KAUST, Kindgdom of Saudi Arabia.
Towards Robust & Accurate Localization: A Manifold Optimization Approach
Localization is an essential requirement for many applications (commercial, retail, military, scientific,... etc.) and in a variety of environments (in-doors, outdoors, space, underwater, and even underground). This talk will overview some of my current work in localization and navigation focusing on indoor and satellite positioning. The talk will show how the structure or constraints of the localization problem can help achieve very accurate localization (e.g. millimeter level indoors) that is robust to Doppler, multipath, and shadowing. Specifically, we will demonstrate how tools from Riemannian (manifold) optimization can be used to solve the localization problem with higher accuracy and lower complexity compared to the state of the art. The talk will end with demos of various localization-related applications that my group is pursuing in smart health and smart cities.
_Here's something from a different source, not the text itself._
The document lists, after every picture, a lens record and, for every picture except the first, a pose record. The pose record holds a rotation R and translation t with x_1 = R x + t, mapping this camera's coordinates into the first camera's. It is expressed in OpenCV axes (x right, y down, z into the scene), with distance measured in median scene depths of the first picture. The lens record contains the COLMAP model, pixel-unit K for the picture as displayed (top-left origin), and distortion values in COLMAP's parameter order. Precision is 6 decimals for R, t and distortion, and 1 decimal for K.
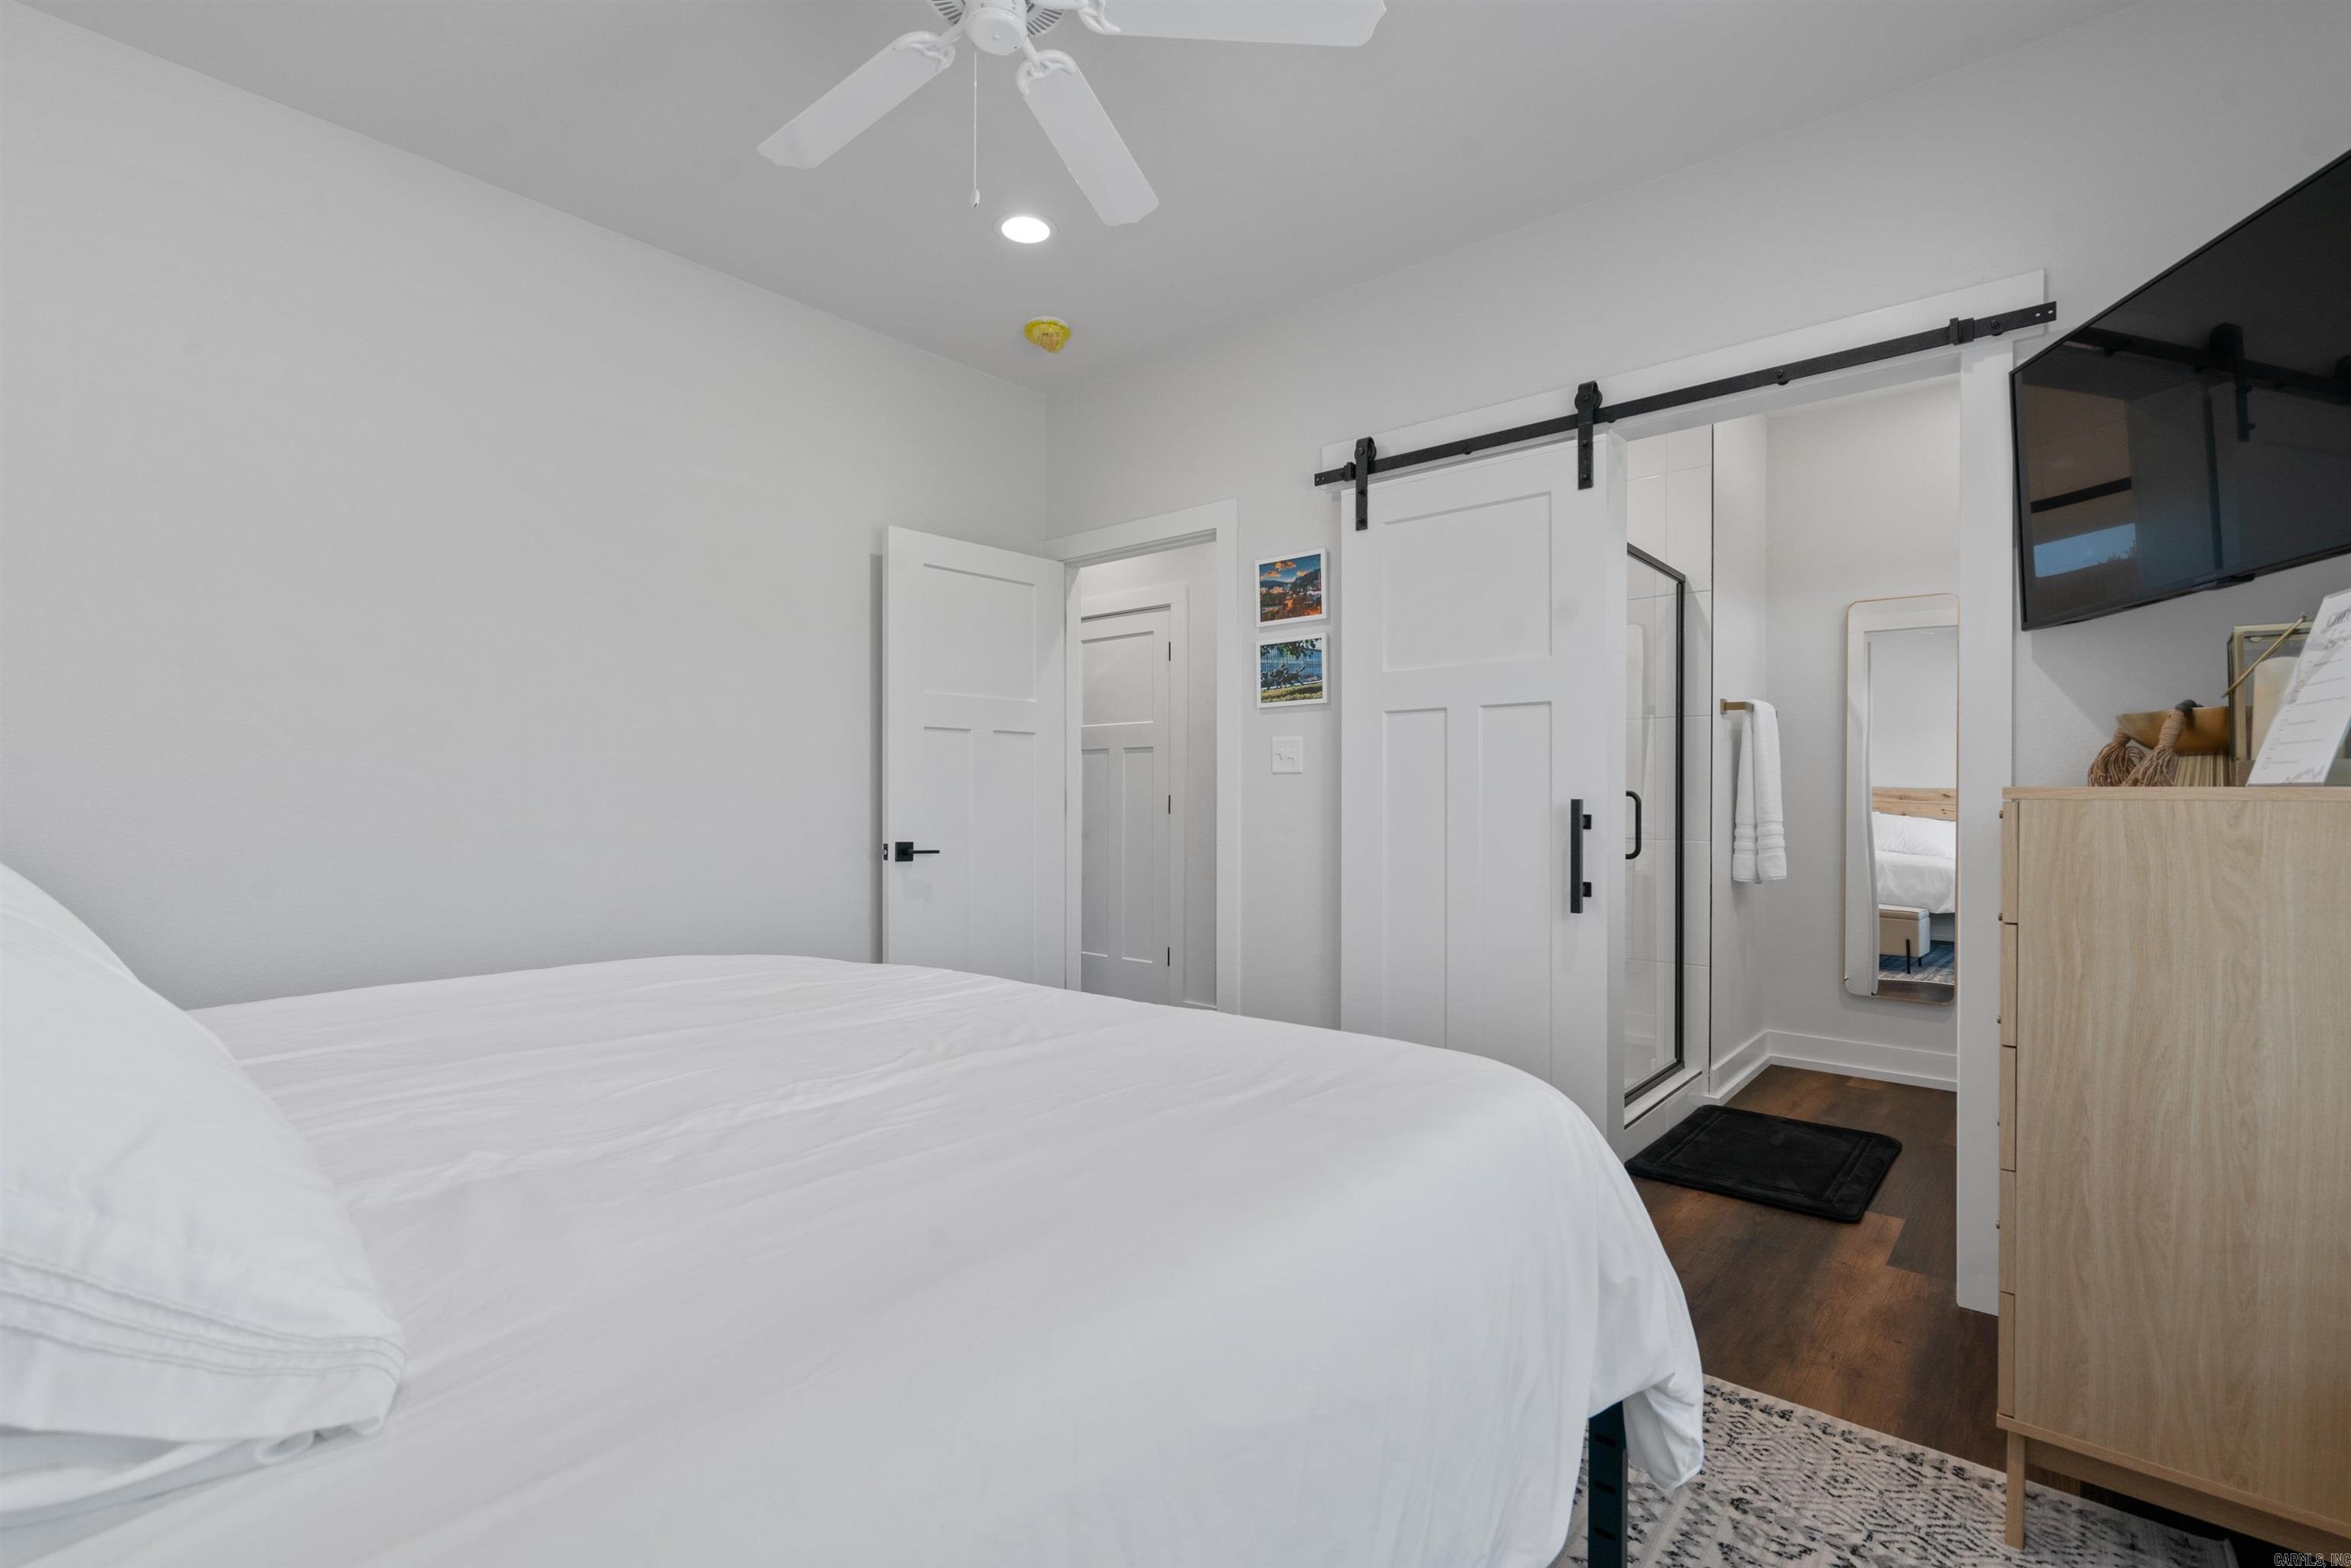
lens RADIAL K [[1065.5, 0, 1169.2], [0, 1065.5, 792.9], [0, 0, 1]] dist [-0.002119, 0.000805]
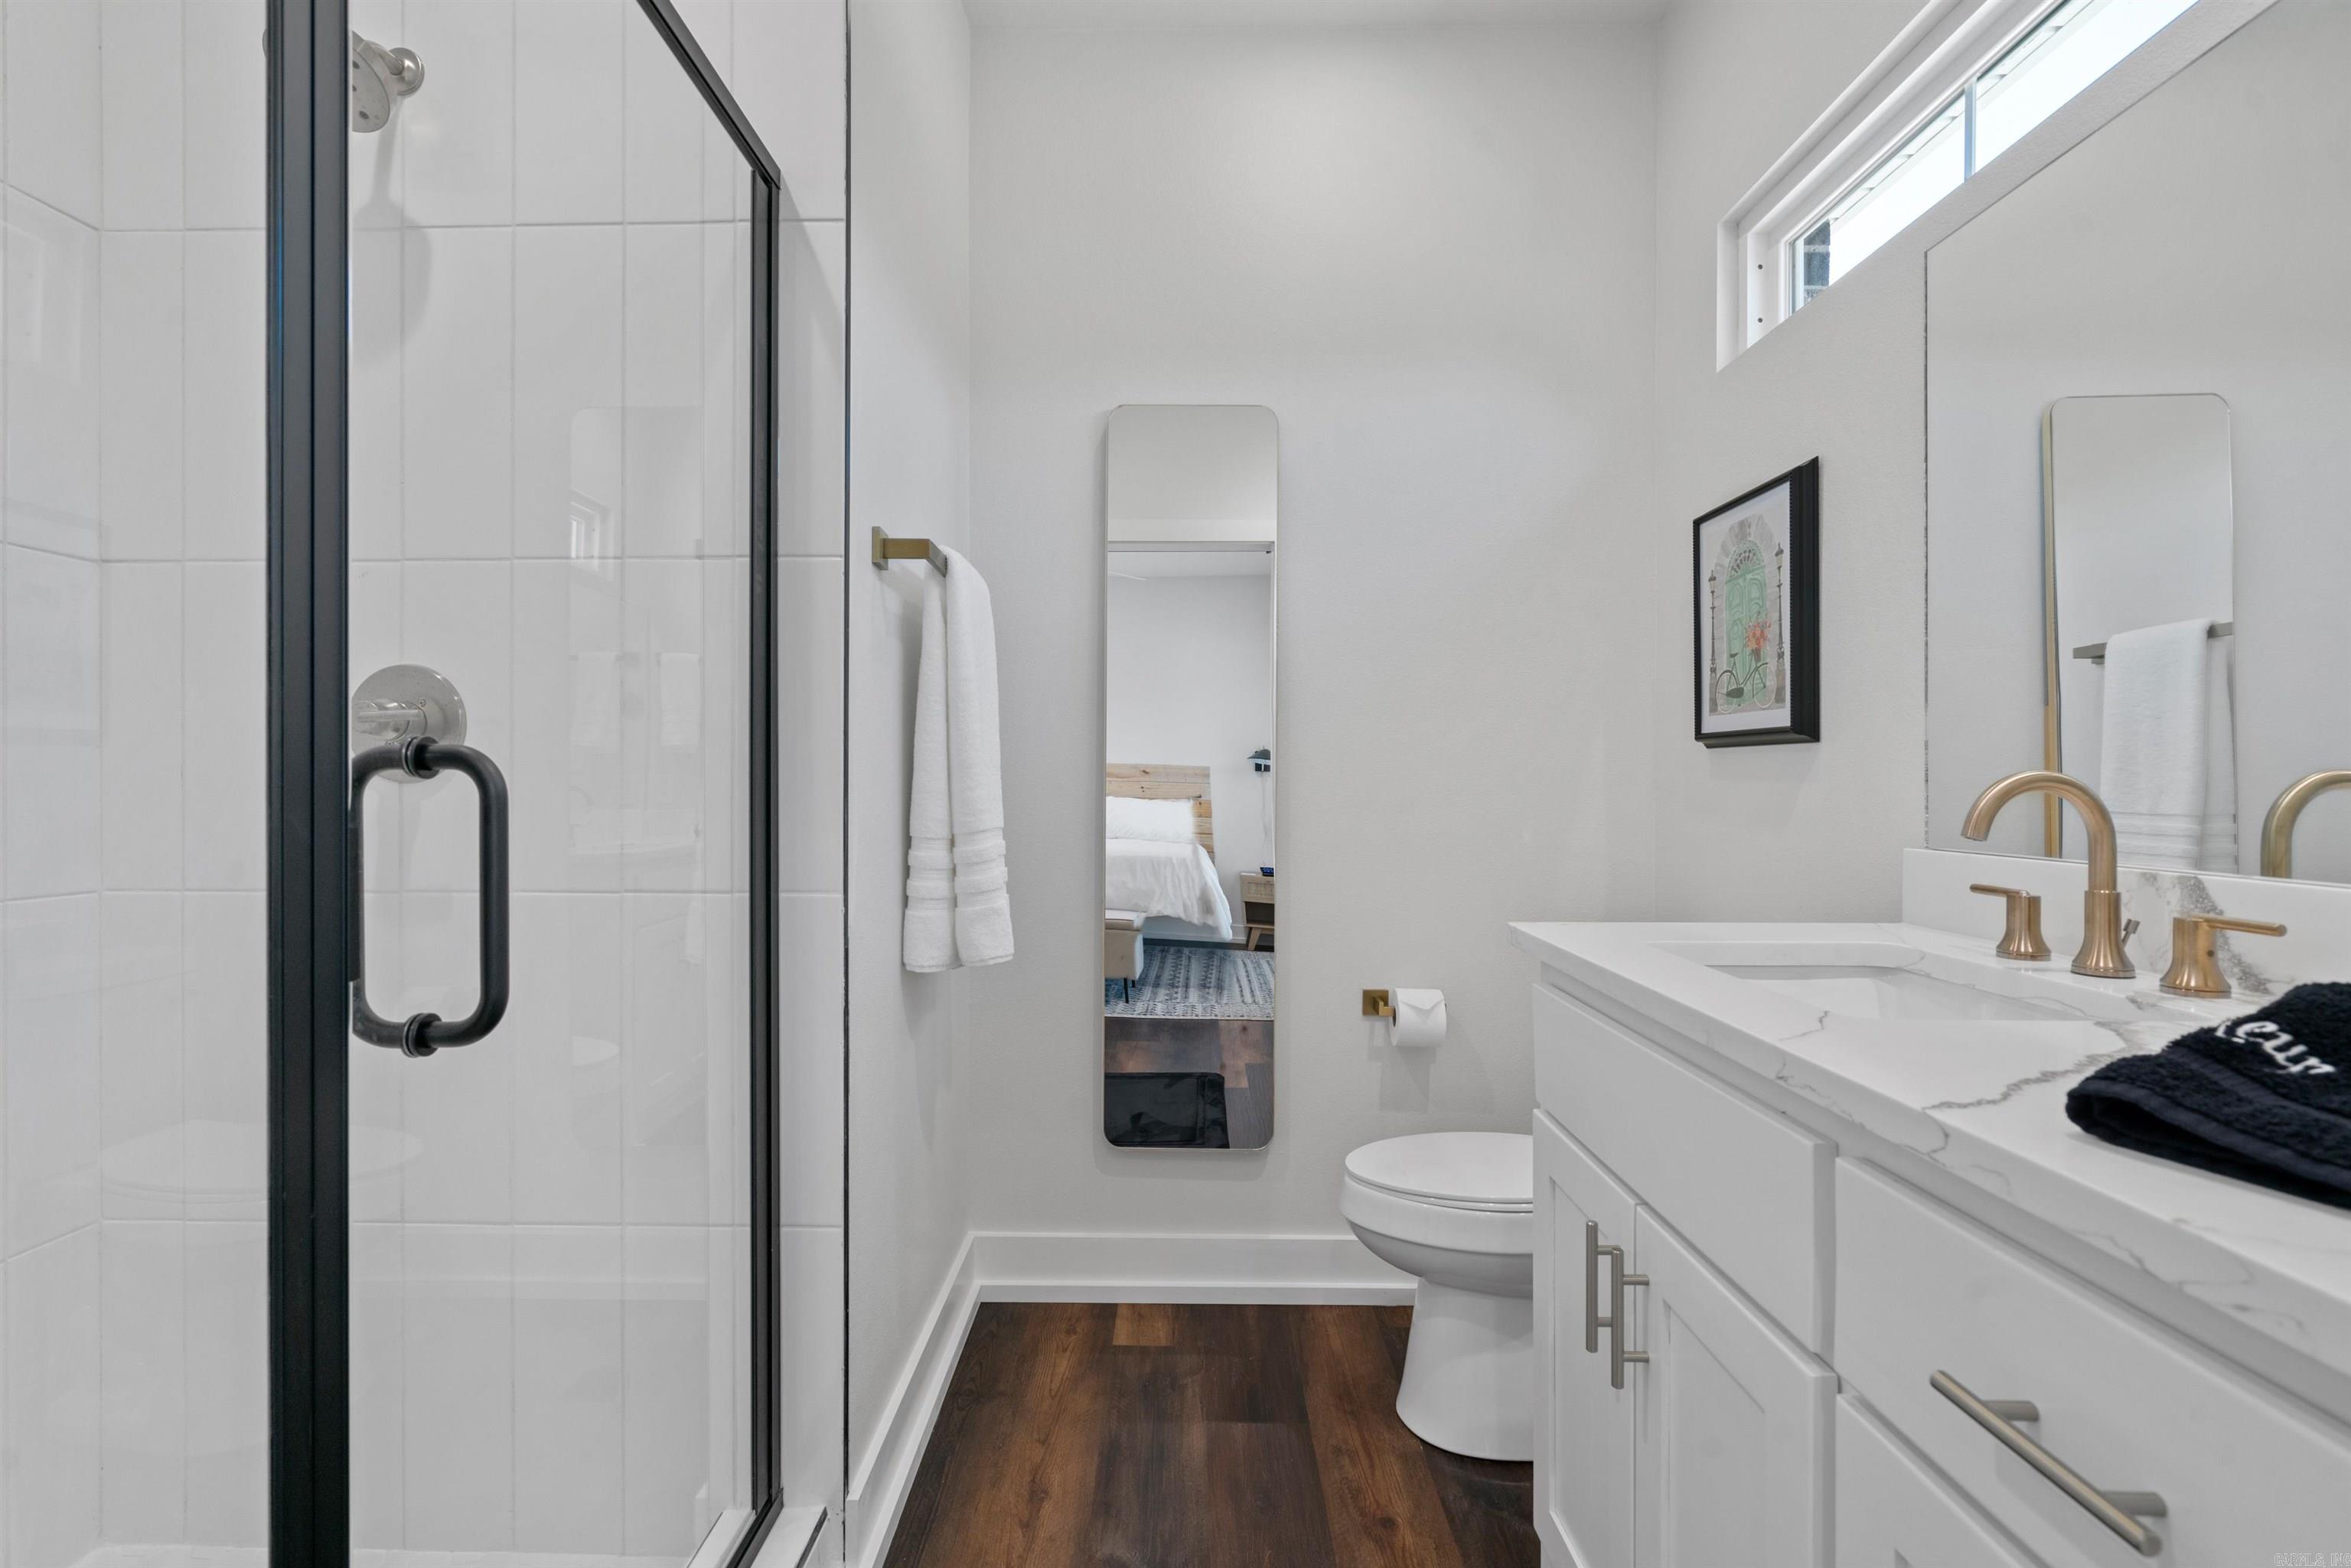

Tareq Al-Naffouri received the B.S. degrees in mathematics and electrical engineering (with first honors) from King Fahd University of Petroleum and Minerals, Dhahran, Saudi Arabia, the M.S. degree in electrical engineering from the Georgia Institute of Technology, Atlanta, and the Ph.D. degree in electrical engineering from Stanford University, Stanford, CA, in 2004. He was a visiting scholar at California Institute of Technology, Pasadena, CA in 2005 and summer 2006 and a Fulbright scholar at the University of Southern California in 2008. He is currently a Professor at the Electrical Engineering Department, King Abdullah University of Science and Technology (KAUST). His research interests lie in the areas of sparse, adaptive, and statistical signal processing and their applications to wireless communications and localization, machine learning, and network information theory. He has over 300 publications in journal and conference proceedings and 20 issued/pending patents.